Aafter COP27, 27e conference on the climate, in Sharm El-Sheikh, all the analyzes and studies agree today on the diagnosis of the climate crisis – and now energy with the war in Ukraine -, on the causes and the catastrophic effects expected, and on the urgency to act.
On the other hand, for the remedy, we are still in the dark: formulation of pious wishes, proposals for possible measures, calls for action at national and European level, for desirable plans, still far from real answers, real solutions and concrete things that remain to be worked on and developed.
If cities and regions have been experimenting for a long time with partial responses in eco-districts, they apply local solutions on urban renaturation, urban transport, energy savings, water sobriety, relocation of food, etc. , there is a lack of a synthetic vision, a global approach which foreshadows, in its complexity, the form and operation of the post-carbon city of tomorrow.
The problem to be solved, the transition to a carbon-free society, a change of civilization, according to Bruno Latour (1947-2022) – the fossil civilization installed since the middle of the 18th centurye century and globalized since – is of enormous magnitude and extremely difficult: can economic growth and the preservation of ecosystems be compatible? Is it possible to decouple the rise in gross domestic product (GDP) from its impact on the environment? Is green growth an illusion? Is the development of renewable energies feasible despite the technical and financial limits? Should we expect everything from technological progress?
More than ten thousand researchers
These few questions reveal the complexity and extent of the problem. We will not achieve this with a wave of a magic wand, nor with virtuous declarations, indecisive speeches or additions of sectoral measures, but through a collective research effort to be organized and coordinated, through interdisciplinary research, participatory, through a private-public partnership, commensurate with the gigantic and complex environmental and societal challenges posed to achieve the ecological transition.
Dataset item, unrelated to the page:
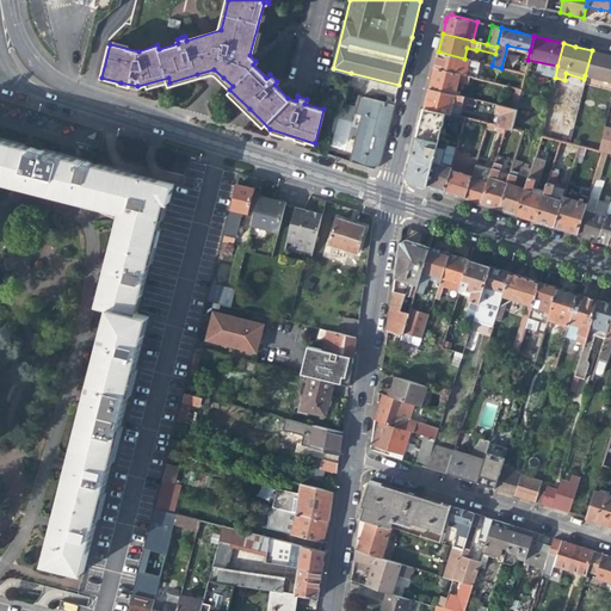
[(610,55),(604,54),(592,50),(585,75),(610,81),(610,55)]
France was able to set up, in the field of agriculture, at the end of the war, an exemplary research structure, the National Institute for Agricultural Research, created in 1946, then the National Institute for Research in and technologies for the environment and agriculture in 2012, which merged in 2020 to create the National Research Institute for Agriculture, Food and the Environment (INRAE), in order to tackle major agricultural problems , food and ecological problems posed in the country: the food emergency and the imperative of productivity in the years 1946-1968; agronomic research with the liberal transformation of industrial societies in the period 1969-1989; new agronomic research in the era of agricultural, food and environmental globalization between 1990 and 2012; currently, the new issues related to the transition of agriculture (agroecology), the management of natural resources and ecosystems, the erosion of biodiversity, the circular economy.